Szwaja, Monika „Klub mało używanych dziewic” (recenzje)
CZY WYKSZTAŁCENIE WYSTARCZY?
Jeżeli poszukujesz doskonałej lektury do poduszki, do parku lub na plażę, zdobądź “Klub mało używanych dziewic” lub “Dziewice, do boju!” – którąś z dwóch części trylogii Moniki Szwai. Obie książki czyta się wspaniale: szybko i na dodatek nie trzeba pobudzać zbyt dużej ilości szarych komórek. Nie trzeba mimo tego, że autorka popisuję się nieraz erudycją, głównie w zakresie robienia drinków czy sadzenia kwiatów. Jednakże brak konkretnej wiedzy na te tematy, czytelnik spokojnie może zastąpić wyobraźnią. Czy to wszystko wystarczy, by uznać książki Szwai za wartościową i godną polecenia literaturę?
Piszę tę recenzję jako dwudziestolatka, zdobywająca wyższe wykształcenie, z feministycznymi poglądami, o umiarkowanym optymizmie. Więc po kolei: pochłaniając kolejne rozdziały, ze zdziwieniem przekonywałam się jak podobne do mnie są bohaterki, będące przecież w okolicach czterdziestki, więc dwadzieścia lat starsze. A jednak mają podobne problemy, z bardzo podobych rzeczy się cieszą. Są wrażliwe, pełne energii, chcą pomagać innym i zmieniać świat. Miewają też gorsze dni i depresje. Poza tym wszystkie są wykształcone i aż trzy z nich (na cztery) robią to, co lubią, co sprawia im satysfakcję: Agnieszka jest nauczycielką historii i dyrektorką prywatnego, elitarnego liceum, Michalina projektuje wspaniałe ogrody, Alina pracuje jako “ciocia chorych dzieci” najpierw w państwowym szpitalu, a potem prywatnej klinice. Czwarta “mało używana dziewica” – Marcela spędza czas w domu z małą córeczką Krzysią, pielęgnując bałagan wokół siebie i depresję w sobie. Jednak w odpowiednim momencie znajduje się mężczyzna, który budzi w niej chęci do życia oraz odrobinę pogody ducha. Ale nie tylko najnieszczęśliwsza Marcela odnajduje miłość na kartach powieści! Michalina wiąże się z doktorem Wrońskim, Agnieszka z notariuszem Brańskim, a Alina z ojcem jednej ze swoich pacjentek. Myślę, że trochę tu za dużo szczęśliwych rozwiązań, przesłodkich happy endów, cudownych zbiegów okoliczności. Niestety na co dzień nikt nie wykłada zbyt chętnie pieniędzy na interesy obcych ludzi tak, jak zrobił to Jerzy Brański dla Agnieszki. Służba zdrowia i policja (wypadek Marceli i Firleja) funkcjonują nieco mniej sprawnie niż u Szwai. A przecież jej książki to powieści realistyczne – wskazują na to chociażby bardzo szczegółowe opisy Krakowa, Szczecina, Irlandii.

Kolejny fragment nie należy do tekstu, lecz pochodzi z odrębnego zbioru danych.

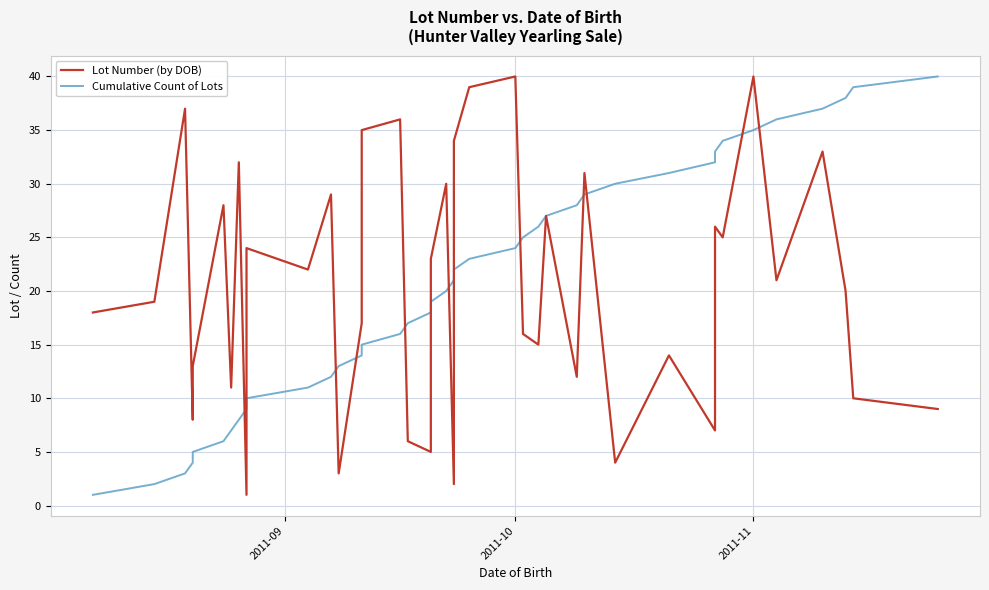

Reading left to right, what are all the values shown in this chart?

Lot Number (by DOB): 18	19	37	8	13	28	11	32	1	24	22	29	3	17	35	36	6	5	23	30	2	34	39	40	16	15	27	12	31	4	14	7	26	25	40	21	33	20	10	9
Cumulative Count of Lots: 1	2	3	4	5	6	7	8	9	10	11	12	13	14	15	16	17	18	19	20	21	22	23	24	25	26	27	28	29	30	31	32	33	34	35	36	37	38	39	40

Z feministycznego punktu widzenia, cieszy fakt, że bohaterki książek są wykształcone. Ale jeszcze pozytywniejszą rzeczą jest to, że są zaradne życiowo, niezależne – rozwiązują przeróżne problemy i uciekają się nieraz do nietypowych rozwiązań (aby przeprowadzić panią Różę z trzeciego piętra na parter, Agnieszka zaangażowała zupełnie obcych ludzi; aby uszczęśliwić Agnieszkę, przyjaciółki sprowadziły do Szczecina Andrzeja Pawłowskiego – znawcę literatury z Uniwersytetu Śląskiego, którego utożsamiły z Jędrkiem Pawełko – wyimaginowanym partnerem Agnieszki). W dodatku we wszystkich działaniach są solidarne – dobro i szczęście każdej spośród nich jest najważniejsze, dlatego służą sobie wzajemnie pomocą i zawsze znajdują dla siebie czas. Twórczyni czterech “dziewic” zarzucam jednak małą różnorodność postaci. Zdaje się, że poza oczywistymi różnicami w życiorysach oraz wykonywanym zawodem, kobiety są do siebie bardzo, bardzo podobne: wszystkie myślą i mówią w ten sam sposób – w schematyczny sposób, łatwy do przewidzenia, dlatego powieści Szwai raczej nie trzymają w napięciu, nie są zaskakujące czy intrygujące. Język natomiast momentami jest przesadnie stylizowany na młodzieżowy czy ekstrawagancki.
I jeszcze jedno: na okładkach powieści “Klub mało używanych dziewic” i “Dziewice, do boju!” jest napisane, że twórczość Szwai to swoisty lek antydepresyjny. Nie do końca się zgadzam. Myślę, że sukcesy bohaterek i ich życiowe szczęście wywołają uśmiech jedynie u optymistów lub mało wnikliwych czytelników. Ci, którzy należą do grona realistów lub, co gorsza, pesymistów, znajdują się na życiowym zakręcie lub od lat cierpią na depresję, niech dobrze się zastanowią zanim sięgną po prozę Moniki Szwai – zwłaszcza jeżeli są prawdziwymi miłośnikami literatury i żadnej książki nie traktują po macoszemu. Może się bowiem okazać, że na pozór lekka, łatwa i przyjemna lektura dostarczy frustracji lub je pogłębi. A byłaby to z pewnością ostatnia rzecz, której chciałaby autorka.
Na koniec dodam, że nie zamierzam sięgać po ostatnią część trylogii Szwai. Dwa tomy przygód czterech “dziewic” zupełnie mi wystarczą. Myślę jednak, że ekranizacja książek “Klub mało używanych dziewic” oraz “Dziewice, do boju!” – stworzenie “Lejdis” w średnim wieku i z pewnym bagażem doświadczeń – byłoby strzałem w dziesiątkę.